Nice! But then how do i get UEFI to work… there must be something I’m missing here…

EFI

So going back to the source Blog at the top that stated this shouldn’t be this hard, and he’s right by the way. The only reason this is hard, is for one reason… My own stupid ignorance. So let’s learn something.

Unfortunately he isn’t exactly sure what the issue is or what the solution is, cause really even after clearing my drive I was still getting No Boot Device even on brand new clean drives, so believe it or not, that is not 100% the problem, although I do agree when jumping between UEFI and BIOS OS’s installations on the same disc, or using any disc… clean it! (Either Diskpart CLEAN, or dd some zeros). Seriously it’s not about the parittions in this case, although having none is nice when going new. It’s about clearing the MBR.

With a new or uninitialized disc there won’t be a MBR or GPT and it will be usually created by the installers using (I’m assuming parted (for linux) and diskpart (for windows)). Now normally I would notice a difference in the bootloader right away in most distros when I would switch between UEFI and BIOS (Legacy mode), however in this case I noticed the same boot all the time. Until I set the settings to factory defaults, then it showed a different boot type (like it was finally booting the UEFI boot image that it was suppose to the whole time).

So what actually changed?!?!?!

To CSM or not to CSM

I had to double check what this exactly was, once this reminder was brought to me it’s like the light bulb went off. I checked the boot options, and was now using UEFI without CSM (native). While the setting I was usually switching between was UEFI with CSM, so it was booting the legacy Ubuntu installer, but creating a UEFI bootloader partition. You’d figured cause it’s still a UEFI boot partition and the BIOS boot settings where UEFI w/ CSM that it boot UEFI still without issue, but that was not the case. Once it was set to UEFI w/o CSM it sort of booted….

System BootOrder not found

UEFI you sure can be a PITA you know that! alright so I manged to get this message in the really fast boot loop it got stuck in after I finally got Ubuntu installed via UEFI.

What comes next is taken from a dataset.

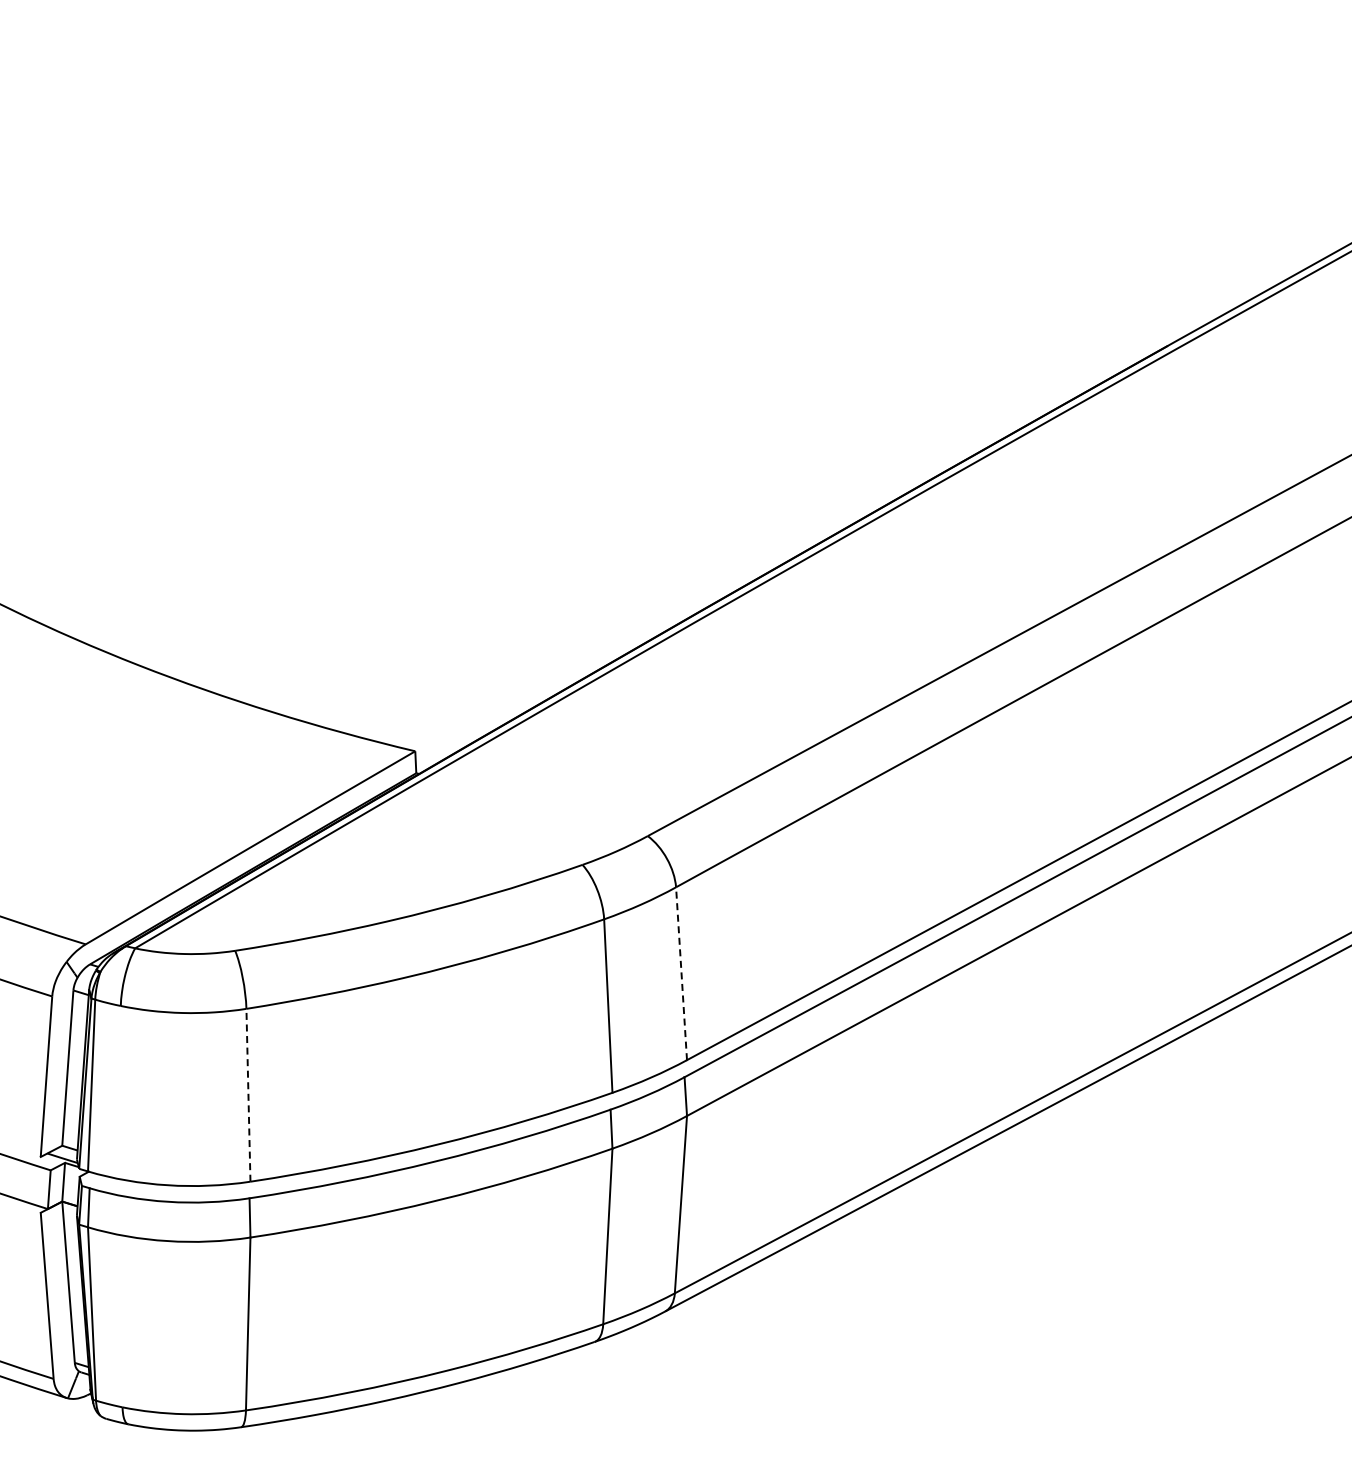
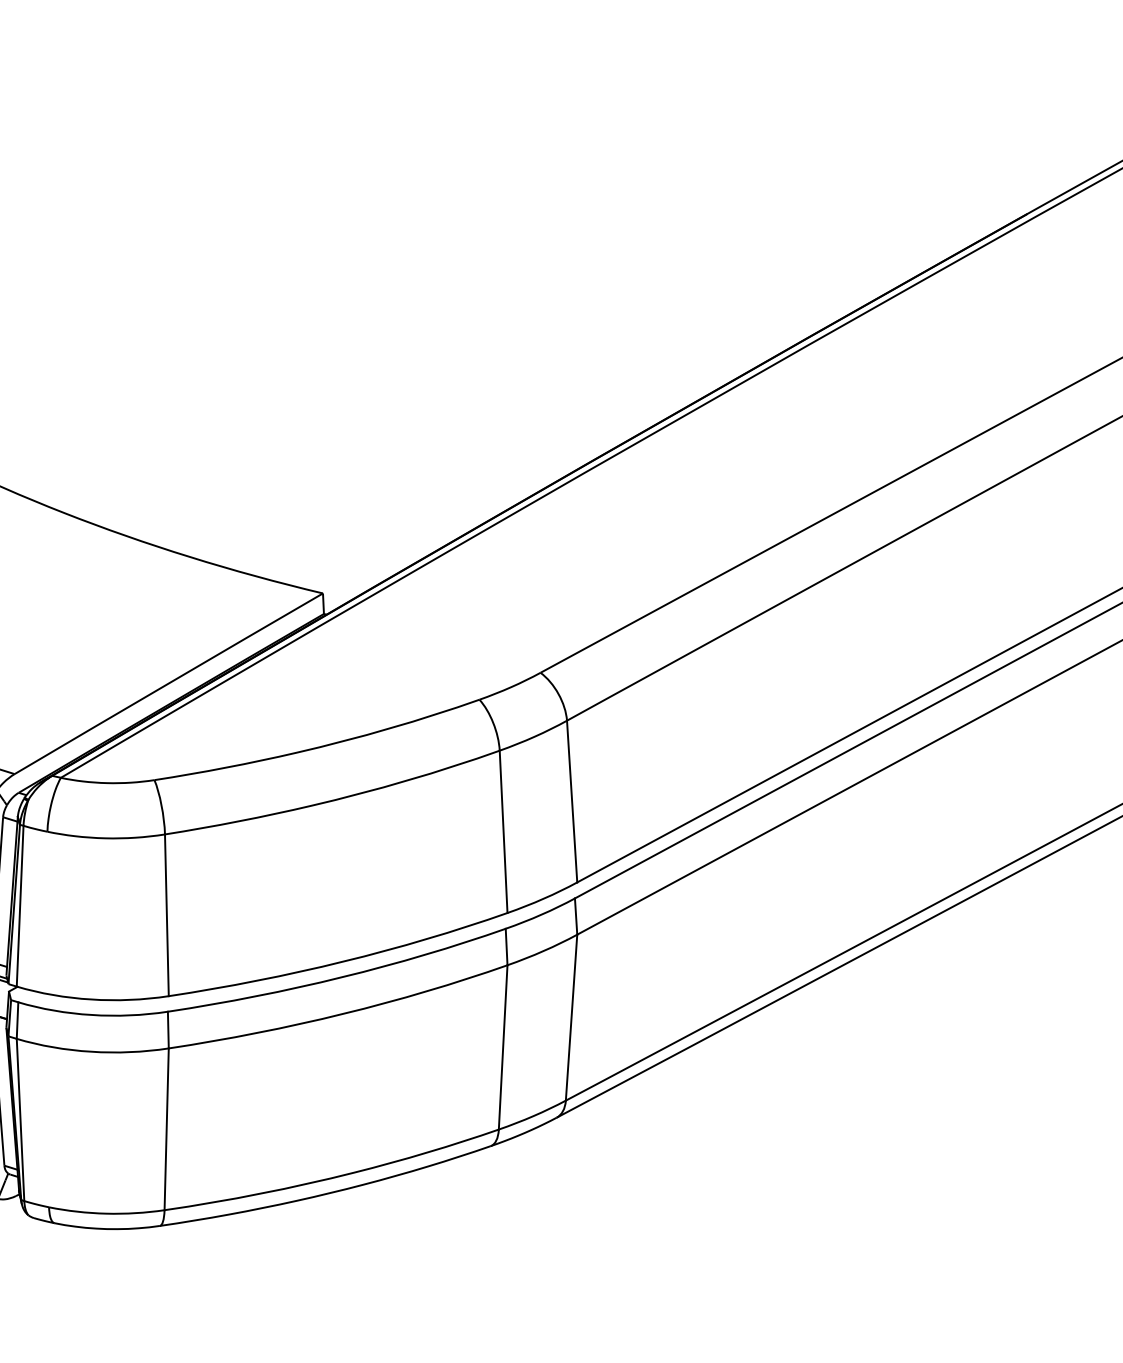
line: (681, 973) -> (572, 801), dashed -> solid
line: (248, 1094) -> (166, 914), dashed -> solid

However, it turned out if I smashed F9 to change boot order, I could see ubuntu actually listed in the boot menu, and no matter how I edited the UEFI boot order in the BIOS itself it wouldn’t boot automatically. If I selected it from the menu directly it booted… but not on it’s own. What gives now?

Secure Boot Keys

In this case Secure boot was still enabled, and it had been set with a set list.

I basically Disabled secure boot, cleared the secure boot keys and rebooted.

I’ll double check if I had re-enabled it (I should). however this was enough to get Ubuntu to boot without intervention.

Summary

I like learning, and it took me only a couple hours vs days unlike the source blog I shared. but still….. PAINFUL

  1. Check your BIOS settings (ensure UEFI no CSM)
  2. Your Drive is CLEAN! (No old Windows MBR or partitions)
  3. Disable Secure boot, and wipe old keys, then re-enable.